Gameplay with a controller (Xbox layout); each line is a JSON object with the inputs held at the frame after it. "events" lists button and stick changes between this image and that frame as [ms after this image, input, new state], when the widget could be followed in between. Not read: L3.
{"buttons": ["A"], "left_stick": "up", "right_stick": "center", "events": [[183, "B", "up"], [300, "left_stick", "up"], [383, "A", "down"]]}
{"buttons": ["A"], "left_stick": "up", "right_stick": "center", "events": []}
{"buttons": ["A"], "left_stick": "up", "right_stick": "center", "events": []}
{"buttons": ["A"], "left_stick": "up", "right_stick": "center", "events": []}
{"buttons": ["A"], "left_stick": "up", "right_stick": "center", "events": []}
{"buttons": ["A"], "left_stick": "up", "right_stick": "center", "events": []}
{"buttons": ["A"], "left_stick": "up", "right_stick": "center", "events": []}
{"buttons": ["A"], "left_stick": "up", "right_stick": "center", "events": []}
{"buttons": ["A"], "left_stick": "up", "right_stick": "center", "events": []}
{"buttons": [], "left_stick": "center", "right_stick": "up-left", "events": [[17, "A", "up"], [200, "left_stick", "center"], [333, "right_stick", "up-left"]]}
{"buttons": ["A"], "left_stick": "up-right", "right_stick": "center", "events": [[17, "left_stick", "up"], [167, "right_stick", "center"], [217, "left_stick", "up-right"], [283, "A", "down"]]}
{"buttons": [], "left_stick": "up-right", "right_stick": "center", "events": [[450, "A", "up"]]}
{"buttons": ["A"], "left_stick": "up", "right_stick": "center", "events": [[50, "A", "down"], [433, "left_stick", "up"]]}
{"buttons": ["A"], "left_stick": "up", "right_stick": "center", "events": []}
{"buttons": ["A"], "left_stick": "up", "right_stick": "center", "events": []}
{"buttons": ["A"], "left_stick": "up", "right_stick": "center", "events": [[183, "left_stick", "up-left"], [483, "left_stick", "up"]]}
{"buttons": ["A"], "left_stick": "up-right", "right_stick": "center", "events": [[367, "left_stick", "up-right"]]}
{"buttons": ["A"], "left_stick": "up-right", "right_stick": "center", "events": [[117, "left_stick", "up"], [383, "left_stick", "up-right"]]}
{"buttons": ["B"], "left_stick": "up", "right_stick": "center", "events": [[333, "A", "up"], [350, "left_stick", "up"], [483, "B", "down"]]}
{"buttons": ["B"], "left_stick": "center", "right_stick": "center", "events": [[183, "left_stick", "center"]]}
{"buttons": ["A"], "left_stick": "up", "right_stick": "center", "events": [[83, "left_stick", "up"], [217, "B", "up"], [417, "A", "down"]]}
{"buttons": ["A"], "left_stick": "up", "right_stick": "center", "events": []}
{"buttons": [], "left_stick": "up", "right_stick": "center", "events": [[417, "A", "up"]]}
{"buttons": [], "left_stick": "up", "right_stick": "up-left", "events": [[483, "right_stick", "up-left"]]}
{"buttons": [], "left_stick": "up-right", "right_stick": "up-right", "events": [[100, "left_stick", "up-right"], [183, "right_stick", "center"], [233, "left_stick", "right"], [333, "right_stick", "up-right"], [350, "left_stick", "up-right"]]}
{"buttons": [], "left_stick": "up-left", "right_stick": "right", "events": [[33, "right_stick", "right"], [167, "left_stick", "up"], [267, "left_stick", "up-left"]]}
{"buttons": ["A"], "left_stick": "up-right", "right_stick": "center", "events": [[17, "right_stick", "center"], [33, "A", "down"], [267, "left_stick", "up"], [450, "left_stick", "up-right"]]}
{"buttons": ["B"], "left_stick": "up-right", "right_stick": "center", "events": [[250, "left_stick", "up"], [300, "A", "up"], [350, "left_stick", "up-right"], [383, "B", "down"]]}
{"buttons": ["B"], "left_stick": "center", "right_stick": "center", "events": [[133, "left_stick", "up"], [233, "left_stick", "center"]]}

Task details
Restate the entries above word for word.

Solved problem
Gameplay with a controller (Xbox layout); each line is a JSON object with the inputs held at the frame after it. "events" lists button and stick changes between this image and that frame as [ms after this image, input, new state], when the widget could be followed in between. Not read: L3.
{"buttons": ["A"], "left_stick": "up", "right_stick": "center", "events": [[183, "B", "up"], [300, "left_stick", "up"], [383, "A", "down"]]}
{"buttons": ["A"], "left_stick": "up", "right_stick": "center", "events": []}
{"buttons": ["A"], "left_stick": "up", "right_stick": "center", "events": []}
{"buttons": ["A"], "left_stick": "up", "right_stick": "center", "events": []}
{"buttons": ["A"], "left_stick": "up", "right_stick": "center", "events": []}
{"buttons": ["A"], "left_stick": "up", "right_stick": "center", "events": []}
{"buttons": ["A"], "left_stick": "up", "right_stick": "center", "events": []}
{"buttons": ["A"], "left_stick": "up", "right_stick": "center", "events": []}
{"buttons": ["A"], "left_stick": "up", "right_stick": "center", "events": []}
{"buttons": [], "left_stick": "center", "right_stick": "up-left", "events": [[17, "A", "up"], [200, "left_stick", "center"], [333, "right_stick", "up-left"]]}
{"buttons": ["A"], "left_stick": "up-right", "right_stick": "center", "events": [[17, "left_stick", "up"], [167, "right_stick", "center"], [217, "left_stick", "up-right"], [283, "A", "down"]]}
{"buttons": [], "left_stick": "up-right", "right_stick": "center", "events": [[450, "A", "up"]]}
{"buttons": ["A"], "left_stick": "up", "right_stick": "center", "events": [[50, "A", "down"], [433, "left_stick", "up"]]}
{"buttons": ["A"], "left_stick": "up", "right_stick": "center", "events": []}
{"buttons": ["A"], "left_stick": "up", "right_stick": "center", "events": []}
{"buttons": ["A"], "left_stick": "up", "right_stick": "center", "events": [[183, "left_stick", "up-left"], [483, "left_stick", "up"]]}
{"buttons": ["A"], "left_stick": "up-right", "right_stick": "center", "events": [[367, "left_stick", "up-right"]]}
{"buttons": ["A"], "left_stick": "up-right", "right_stick": "center", "events": [[117, "left_stick", "up"], [383, "left_stick", "up-right"]]}
{"buttons": ["B"], "left_stick": "up", "right_stick": "center", "events": [[333, "A", "up"], [350, "left_stick", "up"], [483, "B", "down"]]}
{"buttons": ["B"], "left_stick": "center", "right_stick": "center", "events": [[183, "left_stick", "center"]]}
{"buttons": ["A"], "left_stick": "up", "right_stick": "center", "events": [[83, "left_stick", "up"], [217, "B", "up"], [417, "A", "down"]]}
{"buttons": ["A"], "left_stick": "up", "right_stick": "center", "events": []}
{"buttons": [], "left_stick": "up", "right_stick": "center", "events": [[417, "A", "up"]]}
{"buttons": [], "left_stick": "up", "right_stick": "up-left", "events": [[483, "right_stick", "up-left"]]}
{"buttons": [], "left_stick": "up-right", "right_stick": "up-right", "events": [[100, "left_stick", "up-right"], [183, "right_stick", "center"], [233, "left_stick", "right"], [333, "right_stick", "up-right"], [350, "left_stick", "up-right"]]}
{"buttons": [], "left_stick": "up-left", "right_stick": "right", "events": [[33, "right_stick", "right"], [167, "left_stick", "up"], [267, "left_stick", "up-left"]]}
{"buttons": ["A"], "left_stick": "up-right", "right_stick": "center", "events": [[17, "right_stick", "center"], [33, "A", "down"], [267, "left_stick", "up"], [450, "left_stick", "up-right"]]}
{"buttons": ["B"], "left_stick": "up-right", "right_stick": "center", "events": [[250, "left_stick", "up"], [300, "A", "up"], [350, "left_stick", "up-right"], [383, "B", "down"]]}
{"buttons": ["B"], "left_stick": "center", "right_stick": "center", "events": [[133, "left_stick", "up"], [233, "left_stick", "center"]]}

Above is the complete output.